Texte d'étude:
──────────
L’association ADN commémore la bombe nucléaire d’Hiroshima


Du 2 au 5 août un événement de dimension internationale s’est tenu à Besançon : Le festival pour la paix, organisé par le Mouvement rural de la jeunesse chrétienne et son équivalent allemand, le KLJB. Près de 5000 jeunes sont venus dire leur volonté de promouvoir la paix, dans leur vie quotidienne comme dans la vie publique.


Notre ami Lulu s’est investi fortement dans cette aventure, organisant une marche au pas des ânes vers Besançon avec des groupes de jeunes du MRJC et de Pax Christi.( Il ne pouvait être avec nous ce lundi suite à un deuil dans sa famille). Marie-Françoise s’est également engagée dans cette aventure comme bénévole, mettant à la disposition du festival sa maîtrise de l’allemand et sa pratique familiale d’une agriculture au service du développement des personnes et du respect de la terre.


Notre rendez-vous annuel de jeûne et d’échange, en lien avec la mobilisation internationale de commémoration d’Hiroshima était donc modeste, beaucoup d’entre nous ayant d’autres contraintes, de famille ou de santé.
──────────
Consignes:
[1] Résumez le texte d'étude en deux phrases.
[2] Recopiez fidèlement l'extrait du texte d'étude qui va de « Du 2 au 5 août » jusqu'à « de la terre. » inclus.
[3] D'après le texte d'étude, quelle compétence linguistique Marie-Françoise a-t-elle mise à la disposition du festival ?

Données recueillies:
──────────
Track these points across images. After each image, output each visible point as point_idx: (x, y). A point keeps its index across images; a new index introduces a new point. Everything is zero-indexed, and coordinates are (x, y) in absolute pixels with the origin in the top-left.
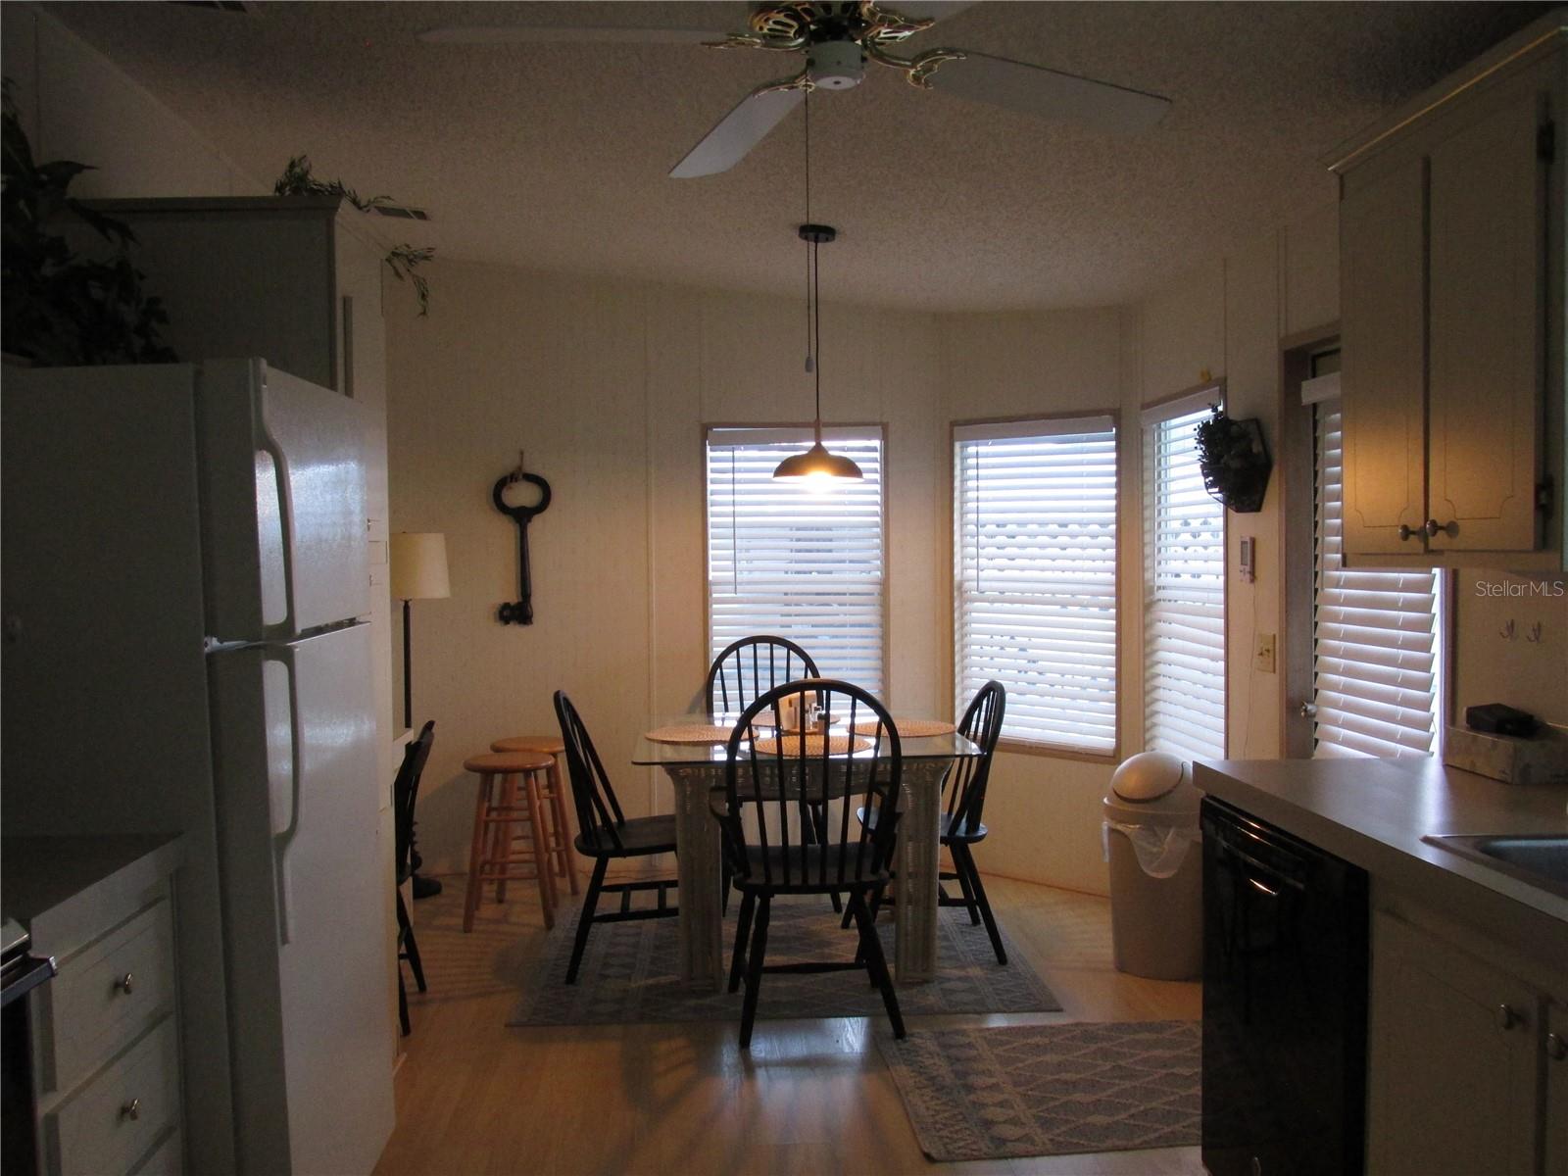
──────────
Liste des réponses:
[1] Du 2 au 5 août, le festival pour la paix organisé à Besançon par le Mouvement rural de la jeunesse chrétienne et le KLJB a rassemblé près de 5000 jeunes venus affirmer leur volonté de promouvoir la paix. Lulu et Marie-Françoise s'y sont fortement engagés, tandis que le rendez-vous annuel de jeûne et d'échange lié à la commémoration d'Hiroshima est resté modeste.

[2]
Du 2 au 5 août un événement de dimension internationale s’est tenu à Besançon : Le festival pour la paix, organisé par le Mouvement rural de la jeunesse chrétienne et son équivalent allemand, le KLJB. Près de 5000 jeunes sont venus dire leur volonté de promouvoir la paix, dans leur vie quotidienne comme dans la vie publique.


Notre ami Lulu s’est investi fortement dans cette aventure, organisant une marche au pas des ânes vers Besançon avec des groupes de jeunes du MRJC et de Pax Christi.( Il ne pouvait être avec nous ce lundi suite à un deuil dans sa famille). Marie-Françoise s’est également engagée dans cette aventure comme bénévole, mettant à la disposition du festival sa maîtrise de l’allemand et sa pratique familiale d’une agriculture au service du développement des personnes et du respect de la terre.

[3] Sa maîtrise de l'allemand.